The bill aims to grow and target the physician workforce—especially in rural and underserved areas—by adding Medicare residency slots and rural training grants, at the trade-off of increased federal spending, limited grant capacity, and administrative and implementation challenges that may leave some high‑need communities or small providers behind.
Millions in rural and underserved communities stand to get more local physicians because the bill adds and prioritizes Medicare-funded residency slots and funds rural-focused residency programs.
Hospitals and health systems receive direct financial recognition/support (Medicare per‑resident payments plus grant funding and technical assistance) that reduces the startup and operating costs of expanding GME capacity.
Training will be expanded in high-need specialties (family medicine, OB/maternal health, psychiatry, general surgery) and the bill requires hospitals to sustain a share of primary care/general surgery training, improving access to these services in underserved areas.
Taxpayers and Medicare will face higher federal spending because expanding Medicare‑funded residency slots and creating new programs increases long‑term federal outlays.
Available grant funding is limited ($12.7M/year) and may not meet demand, so many rural areas or eligible applicants could remain unsupported despite demonstrated need.
Complex application, prioritization, allocation rules, and HHS discretion increase administrative burden and create uncertainty about awards, timing, and program definitions for hospitals and applicants.

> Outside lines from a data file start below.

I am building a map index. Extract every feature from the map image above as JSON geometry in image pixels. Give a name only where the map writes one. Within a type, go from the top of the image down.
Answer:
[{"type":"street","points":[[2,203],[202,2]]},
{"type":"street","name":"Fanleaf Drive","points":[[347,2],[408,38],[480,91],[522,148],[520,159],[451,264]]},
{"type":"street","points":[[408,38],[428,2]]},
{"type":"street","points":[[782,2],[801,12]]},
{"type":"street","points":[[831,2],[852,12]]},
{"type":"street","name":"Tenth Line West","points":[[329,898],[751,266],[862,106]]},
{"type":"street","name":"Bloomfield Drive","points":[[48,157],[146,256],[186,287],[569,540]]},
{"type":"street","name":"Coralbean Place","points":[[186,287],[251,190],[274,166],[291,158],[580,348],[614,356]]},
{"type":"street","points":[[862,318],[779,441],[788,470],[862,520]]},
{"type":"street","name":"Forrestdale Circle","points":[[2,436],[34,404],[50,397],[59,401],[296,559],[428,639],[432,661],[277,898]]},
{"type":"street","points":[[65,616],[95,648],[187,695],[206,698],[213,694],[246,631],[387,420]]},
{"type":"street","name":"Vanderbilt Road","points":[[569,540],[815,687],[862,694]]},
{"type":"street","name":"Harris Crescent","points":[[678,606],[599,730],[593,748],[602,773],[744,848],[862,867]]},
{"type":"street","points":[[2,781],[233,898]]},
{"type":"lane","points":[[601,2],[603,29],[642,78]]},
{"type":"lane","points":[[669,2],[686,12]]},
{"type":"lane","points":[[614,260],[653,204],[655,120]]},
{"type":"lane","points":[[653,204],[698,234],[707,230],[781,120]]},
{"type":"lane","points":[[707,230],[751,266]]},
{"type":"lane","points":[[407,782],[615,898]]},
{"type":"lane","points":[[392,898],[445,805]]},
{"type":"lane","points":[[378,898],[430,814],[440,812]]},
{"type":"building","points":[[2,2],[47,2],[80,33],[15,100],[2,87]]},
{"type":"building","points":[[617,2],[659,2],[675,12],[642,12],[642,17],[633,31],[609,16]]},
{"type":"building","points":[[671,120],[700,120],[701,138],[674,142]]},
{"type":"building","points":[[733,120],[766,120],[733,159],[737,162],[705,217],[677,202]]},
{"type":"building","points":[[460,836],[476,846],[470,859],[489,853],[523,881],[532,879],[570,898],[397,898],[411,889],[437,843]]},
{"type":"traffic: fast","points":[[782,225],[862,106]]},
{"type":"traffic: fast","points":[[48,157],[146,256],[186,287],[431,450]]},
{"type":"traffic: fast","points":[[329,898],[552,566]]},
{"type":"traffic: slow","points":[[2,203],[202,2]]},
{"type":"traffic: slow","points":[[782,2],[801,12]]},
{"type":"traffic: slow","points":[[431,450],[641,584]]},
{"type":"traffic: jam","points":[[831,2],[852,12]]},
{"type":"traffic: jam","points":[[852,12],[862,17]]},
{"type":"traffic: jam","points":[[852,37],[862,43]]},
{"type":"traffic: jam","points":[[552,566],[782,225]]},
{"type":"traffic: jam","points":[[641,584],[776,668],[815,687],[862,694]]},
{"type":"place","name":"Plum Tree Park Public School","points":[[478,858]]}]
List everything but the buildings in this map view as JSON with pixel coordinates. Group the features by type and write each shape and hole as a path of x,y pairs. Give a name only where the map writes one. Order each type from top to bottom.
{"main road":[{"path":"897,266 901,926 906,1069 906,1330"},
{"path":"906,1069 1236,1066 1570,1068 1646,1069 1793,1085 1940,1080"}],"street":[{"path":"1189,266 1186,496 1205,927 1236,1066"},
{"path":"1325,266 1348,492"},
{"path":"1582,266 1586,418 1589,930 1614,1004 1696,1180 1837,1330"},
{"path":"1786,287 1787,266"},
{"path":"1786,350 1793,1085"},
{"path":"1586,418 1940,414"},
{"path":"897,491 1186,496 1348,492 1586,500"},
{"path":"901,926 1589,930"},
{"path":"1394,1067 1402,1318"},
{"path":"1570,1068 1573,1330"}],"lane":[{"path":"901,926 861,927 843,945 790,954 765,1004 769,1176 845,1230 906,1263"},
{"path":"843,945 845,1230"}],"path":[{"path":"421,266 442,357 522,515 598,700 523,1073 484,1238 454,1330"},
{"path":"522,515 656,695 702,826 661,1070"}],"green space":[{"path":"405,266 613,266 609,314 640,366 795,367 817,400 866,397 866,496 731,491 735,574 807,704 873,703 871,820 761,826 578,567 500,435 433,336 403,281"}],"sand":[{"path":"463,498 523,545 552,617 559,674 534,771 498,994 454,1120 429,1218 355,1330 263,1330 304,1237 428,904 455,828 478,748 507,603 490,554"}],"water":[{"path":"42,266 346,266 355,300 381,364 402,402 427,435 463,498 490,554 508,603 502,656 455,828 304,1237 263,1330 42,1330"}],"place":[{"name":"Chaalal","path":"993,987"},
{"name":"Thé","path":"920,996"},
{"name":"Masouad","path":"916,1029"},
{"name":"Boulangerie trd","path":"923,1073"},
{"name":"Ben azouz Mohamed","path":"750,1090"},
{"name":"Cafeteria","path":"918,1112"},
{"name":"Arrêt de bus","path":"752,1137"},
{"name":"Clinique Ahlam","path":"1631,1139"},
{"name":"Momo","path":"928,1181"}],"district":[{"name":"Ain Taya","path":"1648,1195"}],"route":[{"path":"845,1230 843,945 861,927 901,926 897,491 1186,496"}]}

Based on analysis of 4 sections of legislative text.
Adds up to 2,000 new Medicare residency slots per year (2026–2032), requires a GAO diversity study, and funds rural residency planning and technical assistance grants.
Introduced June 10, 2025 by Terri Sewell · Last progress June 10, 2025
Creates a multi-year effort to expand physician residency training by adding new Medicare-funded residency positions, funds planning and technical assistance to build rural residency programs, and requires a GAO study on strategies to improve diversity in the health workforce. It directs HHS/CMS to run annual application rounds to award up to 2,000 additional Medicare residency slots per year for 2026–2032, reserves part of each year’s slots for hospitals already operating above their Medicare cap, and authorizes grants (with $12.7 million annually for 2026–2030) to support rural residency planning and technical assistance.